Pour expliquer l’échec du projet, jugé largement surdimensionné par d’anciens salariés, le ministère cite des « difficultés techniques et industrielles », l’impact du Covid-19 ou de la flambée des coûts de l’énergie après l’invasion russe de l’Ukraine.

Spécialisé dans l’élevage et la transformation d’insectes pour l’alimentation animale, humaine et les engrais, Ynsect a levé au total 600 millions de dollars auprès d’investisseurs depuis sa création en 2011, y compris de la banque publique d’investissement BPI France. Interrogé sur le sujet à la mi-décembre par la commission des affaires économiques de l’Assemblée nationale, son directeur général Nicolas Dufourcq avait expliqué avoir « cru » dans le projet.

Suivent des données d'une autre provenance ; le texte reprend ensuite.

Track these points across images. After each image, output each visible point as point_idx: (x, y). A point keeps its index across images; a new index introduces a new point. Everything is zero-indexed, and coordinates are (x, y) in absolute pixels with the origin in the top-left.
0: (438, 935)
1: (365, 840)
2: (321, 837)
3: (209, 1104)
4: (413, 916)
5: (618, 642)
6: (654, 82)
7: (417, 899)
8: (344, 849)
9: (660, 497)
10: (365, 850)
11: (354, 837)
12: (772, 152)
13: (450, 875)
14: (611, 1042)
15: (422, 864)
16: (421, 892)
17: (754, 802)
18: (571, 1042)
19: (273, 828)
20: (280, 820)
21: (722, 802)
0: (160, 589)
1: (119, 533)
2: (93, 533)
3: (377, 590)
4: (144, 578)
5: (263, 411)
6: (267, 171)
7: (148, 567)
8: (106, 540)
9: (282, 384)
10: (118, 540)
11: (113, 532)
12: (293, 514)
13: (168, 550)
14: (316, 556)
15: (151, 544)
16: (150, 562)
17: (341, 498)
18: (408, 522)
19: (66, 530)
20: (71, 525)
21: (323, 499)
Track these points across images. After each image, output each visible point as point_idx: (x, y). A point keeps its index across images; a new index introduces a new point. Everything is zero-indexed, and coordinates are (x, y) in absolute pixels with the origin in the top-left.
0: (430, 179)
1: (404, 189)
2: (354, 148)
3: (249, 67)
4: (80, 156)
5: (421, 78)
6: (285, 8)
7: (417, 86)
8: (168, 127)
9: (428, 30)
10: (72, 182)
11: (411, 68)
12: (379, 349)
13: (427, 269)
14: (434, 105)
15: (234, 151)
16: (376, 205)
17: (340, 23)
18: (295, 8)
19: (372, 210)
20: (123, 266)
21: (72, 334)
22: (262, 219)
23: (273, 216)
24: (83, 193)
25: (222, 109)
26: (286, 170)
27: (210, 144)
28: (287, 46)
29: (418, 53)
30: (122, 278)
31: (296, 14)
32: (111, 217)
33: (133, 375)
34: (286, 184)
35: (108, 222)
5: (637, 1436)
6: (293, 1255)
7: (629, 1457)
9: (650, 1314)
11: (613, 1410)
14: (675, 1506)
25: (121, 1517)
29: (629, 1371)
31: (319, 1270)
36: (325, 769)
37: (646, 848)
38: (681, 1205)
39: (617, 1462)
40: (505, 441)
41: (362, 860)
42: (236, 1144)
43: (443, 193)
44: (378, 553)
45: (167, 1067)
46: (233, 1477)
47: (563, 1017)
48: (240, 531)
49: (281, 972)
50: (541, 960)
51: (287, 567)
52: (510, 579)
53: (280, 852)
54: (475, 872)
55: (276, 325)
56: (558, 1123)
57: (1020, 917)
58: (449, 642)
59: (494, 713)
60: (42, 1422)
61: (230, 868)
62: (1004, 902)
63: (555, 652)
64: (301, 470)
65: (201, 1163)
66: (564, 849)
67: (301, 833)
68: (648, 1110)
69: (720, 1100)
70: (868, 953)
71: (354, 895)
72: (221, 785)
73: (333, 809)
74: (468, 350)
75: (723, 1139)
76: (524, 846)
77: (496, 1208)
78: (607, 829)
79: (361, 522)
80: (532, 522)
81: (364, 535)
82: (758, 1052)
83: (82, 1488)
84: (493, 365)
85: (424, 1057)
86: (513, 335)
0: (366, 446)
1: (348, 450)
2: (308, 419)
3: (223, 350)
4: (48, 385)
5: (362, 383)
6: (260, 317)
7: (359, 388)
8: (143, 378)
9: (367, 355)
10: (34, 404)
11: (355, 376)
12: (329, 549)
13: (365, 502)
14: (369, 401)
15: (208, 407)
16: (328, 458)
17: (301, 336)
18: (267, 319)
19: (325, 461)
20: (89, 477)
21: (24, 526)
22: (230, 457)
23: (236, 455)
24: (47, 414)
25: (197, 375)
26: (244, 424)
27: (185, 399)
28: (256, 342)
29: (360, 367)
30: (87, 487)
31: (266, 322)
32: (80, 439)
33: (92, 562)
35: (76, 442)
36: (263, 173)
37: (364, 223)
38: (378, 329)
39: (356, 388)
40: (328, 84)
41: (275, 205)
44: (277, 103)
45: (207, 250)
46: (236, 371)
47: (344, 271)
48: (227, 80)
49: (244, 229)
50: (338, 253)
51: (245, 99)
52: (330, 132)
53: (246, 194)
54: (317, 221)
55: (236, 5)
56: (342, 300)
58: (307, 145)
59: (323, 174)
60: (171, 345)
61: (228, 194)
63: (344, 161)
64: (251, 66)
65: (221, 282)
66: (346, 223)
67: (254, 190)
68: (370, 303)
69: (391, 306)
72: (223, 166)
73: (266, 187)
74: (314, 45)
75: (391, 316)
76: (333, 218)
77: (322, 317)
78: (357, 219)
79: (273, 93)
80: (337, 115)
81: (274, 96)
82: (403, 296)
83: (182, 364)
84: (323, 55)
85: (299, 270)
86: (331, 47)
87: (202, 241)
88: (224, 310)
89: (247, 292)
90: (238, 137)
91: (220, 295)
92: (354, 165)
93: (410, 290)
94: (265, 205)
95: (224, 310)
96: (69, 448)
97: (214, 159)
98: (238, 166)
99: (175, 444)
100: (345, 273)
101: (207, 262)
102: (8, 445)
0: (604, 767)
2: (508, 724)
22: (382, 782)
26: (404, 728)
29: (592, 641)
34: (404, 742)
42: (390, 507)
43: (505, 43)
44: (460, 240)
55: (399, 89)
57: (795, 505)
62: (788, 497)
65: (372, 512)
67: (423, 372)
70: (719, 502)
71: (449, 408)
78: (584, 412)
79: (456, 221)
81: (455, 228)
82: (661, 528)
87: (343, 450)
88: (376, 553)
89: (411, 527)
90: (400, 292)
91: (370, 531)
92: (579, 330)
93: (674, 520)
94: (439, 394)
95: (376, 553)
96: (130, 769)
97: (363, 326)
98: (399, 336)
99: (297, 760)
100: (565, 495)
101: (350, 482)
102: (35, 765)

« On nous demande de soutenir, soutenir, soutenir, et quand on soutient, soutient, soutient, on est des branquignoles. Non ! Ynsect on y a cru, on a voulu y croire », avait-il plaidé. « Des entreprises qui produisent à base d’insectes, il y en a trois en France, on les a toutes financées. Il y en a deux en train de réussir, et il y en a une qui est tombée », avait déclaré M. Dufourcq, estimant que la construction à Poulainville, dans la Somme, d’un important site industriel (une « gigafactory") avait été une « erreur ».

« On ne peut pas tout réussir dans la réindustrialisation », avait-il estimé. L’entreprise, placée en redressement judiciaire en mars 2025, avait supprimé 137 postes sur environ 200, avant d’être liquidée en décembre.